The researchers analyzed the issue using a simulation that combined a macro-level view of processes with the ability to examine how crowdsourced driver behavior would affect the system’s output. Based on real data from a national retail pharmacy over a one-year period, the simulation began each time a customer placed an order – and in the case of the real pharmacy, all orders were delivered the next day by an in-house fleet.
The researchers then added “same-day,” on-demand service to the simulation menu, producing a strain on capacity. To meet this demand, crowdsourced drivers were added to the vehicle fleet to perform one-off deliveries, with the autonomy to accept or reject each delivery order. The authors linked the probability of acceptance to the per-task compensation offered to delivery drivers. Further, each rejected delivery was offered to a new driver until it was accepted or a pharmacy vehicle became available to make the delivery.
The simulation tested four variables:
- Compensation for crowdsourced drivers
- Number of privately owned vehicles in the fleet
- Size of the available crowdsourcing pool
- Intensity of demand
The researchers were interested in four outcomes:
- Cost per same-day delivery
- Same-day delivery fulfillment time
- Number of same-day deliveries
- Number of expedited deliveries resulting from missed deliveries
The Big Insights
Previous research has suggested that crowdsourced delivery can lower overall costs, but the research team found this is only true in a compensation sweet spot. A midrange compensation level maximized the chances a driver would accept a job, which – by ensuring constant availability for same-day deliveries and preventing expedited orders – translated into the lowest mean unit delivery cost. Lower fees caused drivers to drop out of the pool; higher fees had a diminishing effect on acceptance while increasing delivery costs.
The team also discovered a similar insight related to fulfillment time: moving from low to medium compensation caused a significant uptick in delivery speed, but moving to high levels of compensation improved speed only minimally compared to a medium-level pay. In both cases, the observed effects were amplified whenever demand became more intense.
The most expensive fleet to own turned out to be the smallest: one privately owned vehicle plus zero crowdsourced drivers generated the highest operating cost, because surges in demand necessitated expediting orders. On the other hand, a hypothetically large fleet size of five owned vehicles and 50 crowdsourced drivers had a perfect track record fulfilling same-day orders – except when drivers were compensated at the lowest rate.
Takeaways for Managers
This research suggests that hybrid fleets can provide excellent service and responsiveness in a cost-effective way, if you find your own sweet spot for driver compensation. A hybridized fleet is a holistic system, and drivers’ price sensitivity affects the performance of the entire system.

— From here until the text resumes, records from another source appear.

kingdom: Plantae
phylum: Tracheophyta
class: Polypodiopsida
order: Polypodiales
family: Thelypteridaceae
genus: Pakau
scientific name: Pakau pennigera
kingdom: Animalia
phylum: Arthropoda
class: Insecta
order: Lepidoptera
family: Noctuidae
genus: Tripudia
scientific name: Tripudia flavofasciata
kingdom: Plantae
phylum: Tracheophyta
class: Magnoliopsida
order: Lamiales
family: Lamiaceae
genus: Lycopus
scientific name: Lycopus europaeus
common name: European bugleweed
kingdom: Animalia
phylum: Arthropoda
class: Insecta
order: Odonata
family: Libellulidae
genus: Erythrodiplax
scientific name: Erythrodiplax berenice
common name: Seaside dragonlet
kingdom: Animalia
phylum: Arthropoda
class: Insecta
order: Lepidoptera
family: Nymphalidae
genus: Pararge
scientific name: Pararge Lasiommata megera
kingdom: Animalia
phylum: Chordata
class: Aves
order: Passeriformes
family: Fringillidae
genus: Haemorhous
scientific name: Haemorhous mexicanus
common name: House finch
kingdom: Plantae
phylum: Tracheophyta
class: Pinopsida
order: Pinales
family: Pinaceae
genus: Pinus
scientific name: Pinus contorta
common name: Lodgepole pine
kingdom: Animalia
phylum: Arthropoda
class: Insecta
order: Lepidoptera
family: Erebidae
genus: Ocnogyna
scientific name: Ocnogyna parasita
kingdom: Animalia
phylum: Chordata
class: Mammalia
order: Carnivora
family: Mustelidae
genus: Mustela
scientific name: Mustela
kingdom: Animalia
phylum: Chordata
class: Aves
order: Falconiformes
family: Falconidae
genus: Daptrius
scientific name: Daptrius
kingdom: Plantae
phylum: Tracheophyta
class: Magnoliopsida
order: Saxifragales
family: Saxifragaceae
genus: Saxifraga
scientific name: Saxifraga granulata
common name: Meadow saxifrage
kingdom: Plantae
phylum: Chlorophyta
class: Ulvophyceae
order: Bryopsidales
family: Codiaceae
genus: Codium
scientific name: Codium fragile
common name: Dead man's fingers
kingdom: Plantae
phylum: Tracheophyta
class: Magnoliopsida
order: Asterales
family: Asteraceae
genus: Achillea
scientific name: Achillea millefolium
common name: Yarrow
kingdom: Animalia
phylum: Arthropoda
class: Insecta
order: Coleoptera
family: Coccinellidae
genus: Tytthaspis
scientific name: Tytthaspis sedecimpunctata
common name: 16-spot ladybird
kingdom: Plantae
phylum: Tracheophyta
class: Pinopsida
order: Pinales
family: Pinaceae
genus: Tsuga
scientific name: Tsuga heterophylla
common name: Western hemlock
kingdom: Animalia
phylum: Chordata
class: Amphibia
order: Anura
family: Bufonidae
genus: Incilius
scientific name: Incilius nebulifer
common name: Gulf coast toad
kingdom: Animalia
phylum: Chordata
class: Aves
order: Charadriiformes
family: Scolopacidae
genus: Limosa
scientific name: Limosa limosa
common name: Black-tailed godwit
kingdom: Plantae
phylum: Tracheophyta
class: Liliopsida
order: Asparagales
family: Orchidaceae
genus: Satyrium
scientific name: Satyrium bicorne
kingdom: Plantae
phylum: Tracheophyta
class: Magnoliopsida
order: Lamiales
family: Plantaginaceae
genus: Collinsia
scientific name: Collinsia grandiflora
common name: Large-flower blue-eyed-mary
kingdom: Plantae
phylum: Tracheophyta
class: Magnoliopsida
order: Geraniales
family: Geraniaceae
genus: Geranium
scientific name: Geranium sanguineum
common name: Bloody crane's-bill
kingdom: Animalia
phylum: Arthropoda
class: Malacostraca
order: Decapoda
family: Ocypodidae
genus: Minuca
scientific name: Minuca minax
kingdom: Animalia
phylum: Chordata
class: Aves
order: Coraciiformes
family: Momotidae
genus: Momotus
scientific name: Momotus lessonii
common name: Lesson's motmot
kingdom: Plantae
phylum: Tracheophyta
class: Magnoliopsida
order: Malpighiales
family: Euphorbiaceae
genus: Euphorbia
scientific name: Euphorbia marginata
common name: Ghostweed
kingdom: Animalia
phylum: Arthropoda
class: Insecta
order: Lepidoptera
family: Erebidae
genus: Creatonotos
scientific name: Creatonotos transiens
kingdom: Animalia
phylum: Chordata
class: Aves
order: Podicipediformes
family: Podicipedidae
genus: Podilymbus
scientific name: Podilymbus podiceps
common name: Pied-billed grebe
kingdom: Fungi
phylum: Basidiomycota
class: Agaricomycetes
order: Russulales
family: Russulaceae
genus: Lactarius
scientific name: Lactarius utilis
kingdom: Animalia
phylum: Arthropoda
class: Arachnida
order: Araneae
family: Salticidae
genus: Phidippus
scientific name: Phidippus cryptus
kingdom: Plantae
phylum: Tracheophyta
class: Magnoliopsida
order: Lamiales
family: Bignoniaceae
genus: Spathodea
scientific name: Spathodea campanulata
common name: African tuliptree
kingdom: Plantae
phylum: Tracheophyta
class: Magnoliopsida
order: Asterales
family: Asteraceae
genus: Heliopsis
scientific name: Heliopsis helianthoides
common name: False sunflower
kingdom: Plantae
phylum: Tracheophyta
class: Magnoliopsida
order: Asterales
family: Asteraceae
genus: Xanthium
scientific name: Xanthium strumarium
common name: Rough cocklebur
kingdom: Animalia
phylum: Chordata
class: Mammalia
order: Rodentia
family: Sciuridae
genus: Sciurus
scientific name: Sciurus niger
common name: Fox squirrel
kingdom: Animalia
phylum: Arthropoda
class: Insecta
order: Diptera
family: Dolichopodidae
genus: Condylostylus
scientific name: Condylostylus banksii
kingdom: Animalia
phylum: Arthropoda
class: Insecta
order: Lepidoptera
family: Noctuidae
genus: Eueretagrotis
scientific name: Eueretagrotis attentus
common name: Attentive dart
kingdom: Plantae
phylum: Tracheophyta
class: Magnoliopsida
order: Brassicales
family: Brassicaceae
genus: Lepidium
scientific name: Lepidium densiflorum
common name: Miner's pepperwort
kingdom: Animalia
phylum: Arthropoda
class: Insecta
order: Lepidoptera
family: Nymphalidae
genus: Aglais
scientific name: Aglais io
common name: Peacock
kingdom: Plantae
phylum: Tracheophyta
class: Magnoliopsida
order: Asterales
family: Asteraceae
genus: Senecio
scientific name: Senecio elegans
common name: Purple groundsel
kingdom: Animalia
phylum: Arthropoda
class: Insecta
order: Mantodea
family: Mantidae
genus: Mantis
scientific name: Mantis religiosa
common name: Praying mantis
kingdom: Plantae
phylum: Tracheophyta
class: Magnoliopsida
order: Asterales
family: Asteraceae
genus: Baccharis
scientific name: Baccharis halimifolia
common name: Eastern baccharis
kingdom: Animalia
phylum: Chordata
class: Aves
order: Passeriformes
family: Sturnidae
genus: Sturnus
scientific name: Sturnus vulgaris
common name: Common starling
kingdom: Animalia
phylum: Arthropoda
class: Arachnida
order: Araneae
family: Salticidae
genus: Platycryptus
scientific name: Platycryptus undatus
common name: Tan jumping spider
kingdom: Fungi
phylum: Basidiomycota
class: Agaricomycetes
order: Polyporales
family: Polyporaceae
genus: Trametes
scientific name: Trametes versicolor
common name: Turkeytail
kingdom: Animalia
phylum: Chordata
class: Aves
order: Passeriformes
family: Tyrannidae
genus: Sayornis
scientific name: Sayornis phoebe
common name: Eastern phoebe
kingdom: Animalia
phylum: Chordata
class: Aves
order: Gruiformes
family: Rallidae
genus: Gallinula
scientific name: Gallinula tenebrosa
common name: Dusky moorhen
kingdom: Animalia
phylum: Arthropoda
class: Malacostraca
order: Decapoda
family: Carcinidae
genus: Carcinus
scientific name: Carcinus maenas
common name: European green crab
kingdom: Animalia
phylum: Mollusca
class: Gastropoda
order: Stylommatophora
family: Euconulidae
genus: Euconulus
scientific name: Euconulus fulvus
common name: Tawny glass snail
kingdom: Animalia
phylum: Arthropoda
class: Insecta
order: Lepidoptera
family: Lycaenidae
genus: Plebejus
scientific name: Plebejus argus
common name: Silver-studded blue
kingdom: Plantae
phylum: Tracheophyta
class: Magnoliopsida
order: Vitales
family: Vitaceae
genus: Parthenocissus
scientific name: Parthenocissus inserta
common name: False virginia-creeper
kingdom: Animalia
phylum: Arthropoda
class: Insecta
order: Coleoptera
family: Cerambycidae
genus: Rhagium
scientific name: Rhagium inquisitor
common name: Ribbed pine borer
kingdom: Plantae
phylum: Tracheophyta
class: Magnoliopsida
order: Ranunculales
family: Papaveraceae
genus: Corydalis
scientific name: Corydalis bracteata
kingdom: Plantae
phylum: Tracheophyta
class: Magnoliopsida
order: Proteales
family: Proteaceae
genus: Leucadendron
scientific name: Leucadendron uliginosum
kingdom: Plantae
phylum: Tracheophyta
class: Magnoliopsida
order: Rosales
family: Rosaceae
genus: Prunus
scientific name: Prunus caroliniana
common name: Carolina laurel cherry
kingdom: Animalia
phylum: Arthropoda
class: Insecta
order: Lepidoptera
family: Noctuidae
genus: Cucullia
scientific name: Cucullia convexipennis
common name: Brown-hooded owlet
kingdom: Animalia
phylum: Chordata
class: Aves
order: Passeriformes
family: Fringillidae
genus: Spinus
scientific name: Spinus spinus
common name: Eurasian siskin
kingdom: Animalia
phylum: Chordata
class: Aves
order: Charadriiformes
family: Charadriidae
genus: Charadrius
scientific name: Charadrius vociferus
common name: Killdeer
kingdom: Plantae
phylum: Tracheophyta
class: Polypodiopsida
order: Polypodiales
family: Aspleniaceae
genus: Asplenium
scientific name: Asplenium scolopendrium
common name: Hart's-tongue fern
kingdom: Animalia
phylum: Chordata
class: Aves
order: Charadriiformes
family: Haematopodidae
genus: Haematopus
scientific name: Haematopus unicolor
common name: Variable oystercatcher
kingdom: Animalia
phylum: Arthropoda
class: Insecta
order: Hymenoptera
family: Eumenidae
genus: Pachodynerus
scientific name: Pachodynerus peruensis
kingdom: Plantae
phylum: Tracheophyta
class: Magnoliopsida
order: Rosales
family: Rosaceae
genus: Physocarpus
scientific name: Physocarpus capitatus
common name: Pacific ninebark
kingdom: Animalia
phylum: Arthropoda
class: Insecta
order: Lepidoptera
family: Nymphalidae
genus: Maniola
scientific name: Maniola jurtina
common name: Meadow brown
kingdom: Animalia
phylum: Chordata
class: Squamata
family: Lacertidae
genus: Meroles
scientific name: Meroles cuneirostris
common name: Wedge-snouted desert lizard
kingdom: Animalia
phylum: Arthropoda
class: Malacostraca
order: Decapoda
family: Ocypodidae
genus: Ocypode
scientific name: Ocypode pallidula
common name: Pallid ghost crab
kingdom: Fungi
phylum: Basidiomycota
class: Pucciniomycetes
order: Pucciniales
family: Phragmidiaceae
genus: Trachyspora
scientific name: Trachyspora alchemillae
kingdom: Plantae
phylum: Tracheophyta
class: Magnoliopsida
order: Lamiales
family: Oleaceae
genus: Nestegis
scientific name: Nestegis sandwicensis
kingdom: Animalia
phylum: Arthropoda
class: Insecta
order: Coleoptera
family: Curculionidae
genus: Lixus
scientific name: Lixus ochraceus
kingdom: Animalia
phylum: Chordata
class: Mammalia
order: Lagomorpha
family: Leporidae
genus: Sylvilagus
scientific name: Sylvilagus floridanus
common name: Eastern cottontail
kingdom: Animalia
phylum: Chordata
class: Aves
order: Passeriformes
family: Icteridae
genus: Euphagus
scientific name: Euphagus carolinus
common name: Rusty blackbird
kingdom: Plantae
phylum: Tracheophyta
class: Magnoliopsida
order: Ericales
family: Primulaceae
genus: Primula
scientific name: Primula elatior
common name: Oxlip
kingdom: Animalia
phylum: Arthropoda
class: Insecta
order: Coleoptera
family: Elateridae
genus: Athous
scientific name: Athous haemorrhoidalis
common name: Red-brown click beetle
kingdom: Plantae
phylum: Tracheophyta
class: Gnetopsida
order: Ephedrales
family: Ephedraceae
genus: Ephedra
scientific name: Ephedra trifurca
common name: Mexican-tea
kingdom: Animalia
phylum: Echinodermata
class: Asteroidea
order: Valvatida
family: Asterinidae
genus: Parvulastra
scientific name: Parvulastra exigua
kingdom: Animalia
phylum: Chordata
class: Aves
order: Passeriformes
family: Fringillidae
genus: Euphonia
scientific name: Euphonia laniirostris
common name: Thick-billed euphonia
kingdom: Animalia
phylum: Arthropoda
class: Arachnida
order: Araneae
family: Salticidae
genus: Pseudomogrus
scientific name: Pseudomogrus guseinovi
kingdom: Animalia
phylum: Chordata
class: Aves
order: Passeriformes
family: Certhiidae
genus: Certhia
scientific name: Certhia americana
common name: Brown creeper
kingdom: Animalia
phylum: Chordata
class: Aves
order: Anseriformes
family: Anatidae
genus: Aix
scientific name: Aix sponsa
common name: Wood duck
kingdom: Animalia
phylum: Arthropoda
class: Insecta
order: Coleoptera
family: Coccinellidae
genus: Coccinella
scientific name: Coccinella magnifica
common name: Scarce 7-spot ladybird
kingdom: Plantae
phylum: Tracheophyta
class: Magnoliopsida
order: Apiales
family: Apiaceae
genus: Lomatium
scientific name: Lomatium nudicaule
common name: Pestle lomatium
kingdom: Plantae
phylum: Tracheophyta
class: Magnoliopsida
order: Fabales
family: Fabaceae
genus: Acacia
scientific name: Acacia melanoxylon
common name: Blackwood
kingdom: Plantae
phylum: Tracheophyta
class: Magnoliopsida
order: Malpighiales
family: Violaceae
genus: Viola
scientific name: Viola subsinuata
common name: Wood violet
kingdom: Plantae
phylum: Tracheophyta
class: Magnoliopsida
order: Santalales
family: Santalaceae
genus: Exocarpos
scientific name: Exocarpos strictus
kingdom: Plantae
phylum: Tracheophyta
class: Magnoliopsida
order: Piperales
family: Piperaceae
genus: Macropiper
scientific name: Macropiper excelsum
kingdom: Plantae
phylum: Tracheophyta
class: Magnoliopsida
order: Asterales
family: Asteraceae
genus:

Paying your crowdsourced drivers at the bottom of the scale isn’t likely to keep costs low or provide the fast service you want, but paying them the highest fee won’t yield benefits that outweigh the added delivery cost
Your sweet spot will vary by market, so you should closely examine driver availability and price sensitivity in your area. Geography and population density are also important factors to consider when building the right hybrid delivery fleet for your market.
Finally, monitoring and anticipating your demand rate is critical in different geographic and last-mile market areas. Hybridizing your fleet allows you to use crowdsourced delivery only during peak demand periods, which may be at certain time of day or days of the week. This means you can right-size your hybrid fleet for maximum efficiency – and enjoy more flexibility and agility in delivering to your key last-mile customers.
This article is based on “Hybrid last mile delivery fleets with crowdsourcing: A systems view of managing the cost-service trade-off,” published in Journal of Business Logistics.